Ilhan Omar faces challenge from Arab Muslim woman
A crowded race is brewing in the 5th Congressional District in Minnesota that will be interesting to watch. First term incumbent Democrat Ilhan Omar has four challengers in the Democratic primary and there are six Republicans in the GOP primary. One of the Republicans is an Arab Iraqi Muslim woman, Dalia Al-Aqidi, who is raising issues about how significant is Omar’s Arab and Muslim base.
By Ray Hanania
Ilhan Omar, the Somali American Muslim Congresswoman from Minnesota’s 5th District has been the focus of much criticism over the years. Some of it justified and some of it purely partisan politics. But, what’s new in American politics?

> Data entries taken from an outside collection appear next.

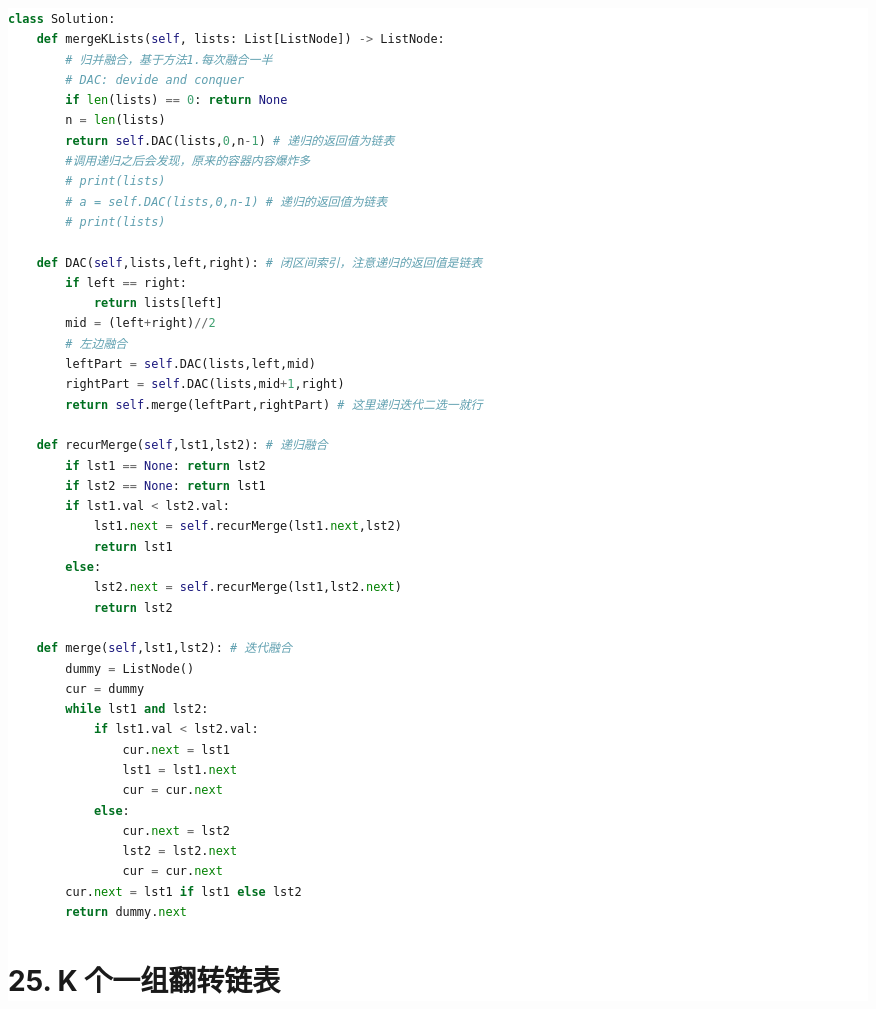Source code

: 
```python
class Solution:
    def mergeKLists(self, lists: List[ListNode]) -> ListNode:
        # 归并融合，基于方法1.每次融合一半
        # DAC: devide and conquer
        if len(lists) == 0: return None
        n = len(lists)
        return self.DAC(lists,0,n-1) # 递归的返回值为链表
        #调用递归之后会发现，原来的容器内容爆炸多
        # print(lists)
        # a = self.DAC(lists,0,n-1) # 递归的返回值为链表
        # print(lists)
    
    def DAC(self,lists,left,right): # 闭区间索引，注意递归的返回值是链表
        if left == right:
            return lists[left]
        mid = (left+right)//2
        # 左边融合
        leftPart = self.DAC(lists,left,mid)
        rightPart = self.DAC(lists,mid+1,right)
        return self.merge(leftPart,rightPart) # 这里递归迭代二选一就行

    def recurMerge(self,lst1,lst2): # 递归融合
        if lst1 == None: return lst2
        if lst2 == None: return lst1
        if lst1.val < lst2.val:
            lst1.next = self.recurMerge(lst1.next,lst2)
            return lst1
        else:
            lst2.next = self.recurMerge(lst1,lst2.next)
            return lst2  

    def merge(self,lst1,lst2): # 迭代融合
        dummy = ListNode()
        cur = dummy
        while lst1 and lst2:
            if lst1.val < lst2.val:
                cur.next = lst1
                lst1 = lst1.next
                cur = cur.next
            else:
                cur.next = lst2
                lst2 = lst2.next
                cur = cur.next
        cur.next = lst1 if lst1 else lst2
        return dummy.next
```

# 25. K 个一组翻转链表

The question is, is Omar vulnerable given her personal issues – accused of having an affair by the wife of her campaign consultant and then filing divorce from her own husband?
Dali Al-Aqidi, a writer with Al-Arabiya news, has thrown her hat into the ring running in the Republican Primary election. Omar is a Democrat and Al-Aqidi has an uphill fight and must defeat five other Republicans to win the party nomination before being able to challenge Omar, who face three challengers in the Democratic primary.
Al-Aqidi, a former al-Arabiyya Op-Ed writer, joined a crowded field of candidate’s seeking to win the Republican Party nomination on August 11, 2020 and challenge incumbent Democrat Omar in the November 3 General Election. In the United States, the Democratic and Republican Parties must vote to select their nominees to run in the General election.
A Democrat, Omar, 37 is favored to win her party’s nomination. Omar took office in January 2019 after soundly defeating Republican challenger Jennifer Zielinski in the November 2018 election by a vote of 267,703 to 74,440.
But, like all elections in today’s divisive and emotional America, the public is solidly divided with very few standing in the center. America suffers from a deep polarization driven by emotion and anger. Emotion is the food that fuels anger.
So the answer is clouded by these deep divisions, especially in the mainstream news media.
Here’s my column profiling Al-Aqidi that appeared in the Arab News Newspaper this week. Congresswoman Omar suffers from the Middle East disease of being angry with anyone who dares to explore alternatives she opposes. Just writing about Al-Aqidi has upset Omar and she refuses to be interviewed in the context of this story or to provide any comments whatsoever. Omar prefers to allow her bully pulpit to yell and scream about Al-Aqidi using the same smears that she claims are being used against here.
Here is the link to the column that was published this week in the Arab News, the leading English language newspaper in the Arab World based Riyadh and Dubai.
The problem in the Arab American community is that many Arabs live in America physically but they are mentally back home in Palestine, Jordan, Syria or Iraq. They can’t break from the harsh environment that they fled. So they bring with them the same kind of self-destructive emotions and anger that pushed them to leave seeking more “freedom of thought” and expression in America, things denied to them in their Arab homelands. But sadly, when they come here, many revert to their Arab cultural habits of angrily attacking anyone with whom they disagree with. It’s a sad sickness that has weakened the Arab American community.